Ending the blame game (part 4)

“Forgive and forget.”

Right. If only.

It’s not that we necessarily want to remember how we’ve been hurt in the past. But as I’ve suggested in previous posts, we just do. Remembering the things that have threatened or harmed us helps us avoid further pain.

You wouldn’t want to forget how it feels to touch a hot stove, right?

But of course, a relationship with another human being is a lot more complicated than a relationship with a stove. When a stove burns you, you don’t spend time planning your revenge.

But when a person burns you…well, you get the picture.

When Paul says that love doesn’t keep a reckoning of wrongs (1 Cor 13:5), I don’t think he means that we should be able to erase painful memories by an act of will. He’s not saying, “What? You still remember how she said something mean to you fifteen years ago? And it still hurts? Shame on you!”

I believe he’s referring to our tendency to wallow in resentful thoughts, to nurse our grievances, to ruminate on them. We go over and over the injury in our minds; we repeat the same silent thoughts of revenge or self-pity. When we tell the story of what happened, we portray the other person in one-dimensional terms as the villain of the piece. And in all these things, we reinforce our perception of that person as something less than a real and complex human being.

Love and forgiveness don’t mean “forgetting” in the usual sense, but refusing to rehearse our resentment. With all the shenanigans that had happened in the Corinthian church, one can easily imagine how the cancer of resentment may have spread through the congregation. Stop, Paul was telling them. Don’t keep thinking about how others have offended you. If you do, you’ll never be one body in Christ. You’ll never learn the way of love.

Forgiveness can be a controversial subject. Jesus commands us to forgive in no uncertain terms (e.g., Matt 6:14-15; 18:35). But some take that to mean turning a blind eye to injustice. Abusers have also used such passages to bully others into continuing to submit to their abuse (while conveniently ignoring their own responsibility to be humble, loving, and so on).

But forgiveness is not a law; it’s an expression of grace.

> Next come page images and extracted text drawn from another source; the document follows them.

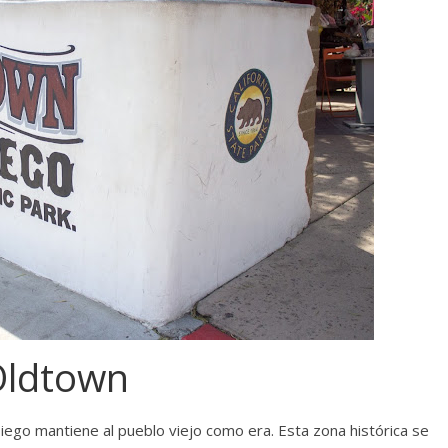
Oldtown
Diego mantiene al pueblo viejo como era. Esta zona histórica se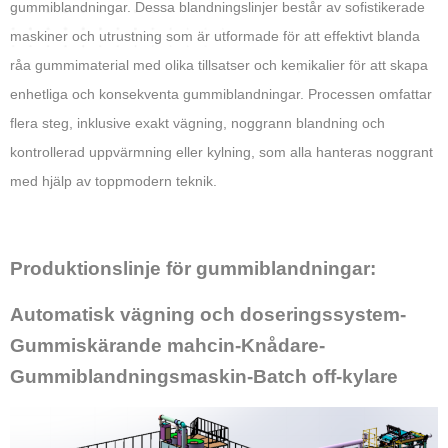
gummiblandningar. Dessa blandningslinjer består av sofistikerade
maskiner och utrustning som är utformade för att effektivt blanda
råa gummimaterial med olika tillsatser och kemikalier för att skapa
enhetliga och konsekventa gummiblandningar. Processen omfattar
flera steg, inklusive exakt vägning, noggrann blandning och
kontrollerad uppvärmning eller kylning, som alla hanteras noggrant
med hjälp av toppmodern teknik.
Produktionslinje för gummiblandningar:
Automatisk vägning och doseringssystem-
Gummiskärande mahcin-Knådare-
Gummiblandningsmaskin-Batch off-kylare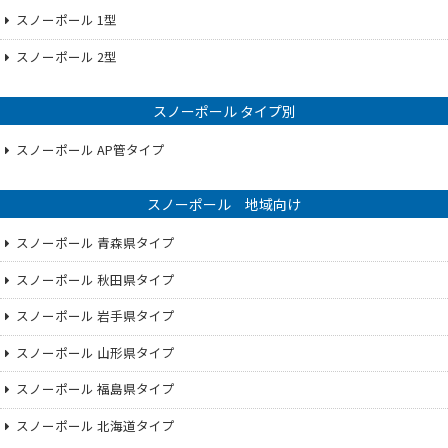
スノーポール 1型
スノーポール 2型
スノーポール タイプ別
スノーポール AP管タイプ
スノーポール 地域向け
スノーポール 青森県タイプ
スノーポール 秋田県タイプ
スノーポール 岩手県タイプ
スノーポール 山形県タイプ
スノーポール 福島県タイプ
スノーポール 北海道タイプ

Note that in both of the passages cited from the gospel of Matthew above, the command to forgive is predicated on the prior forgiveness of God — a forgiveness that in Matthew 18 is portrayed in the most radically merciful and compassionate of terms. The king in the parable is incensed that the servant who was forgiven such an enormous debt doesn’t “get it” — he doesn’t seem to understand how receiving such a gift of grace should flow back outward to others.

Instead of instituting a law of forgiveness, then, we need to do whatever we can to be people who know way down deep in our spiritual bones what it means to be loved by our heavenly Father, to be forgiven a debt that we can scarcely imagine. Awash in that truth, we can look differently at our sisters and brothers: God loves them too. Jesus died for them too. That’s what we share in common. That’s what makes us family.

Try ruminating on that instead of your resentment.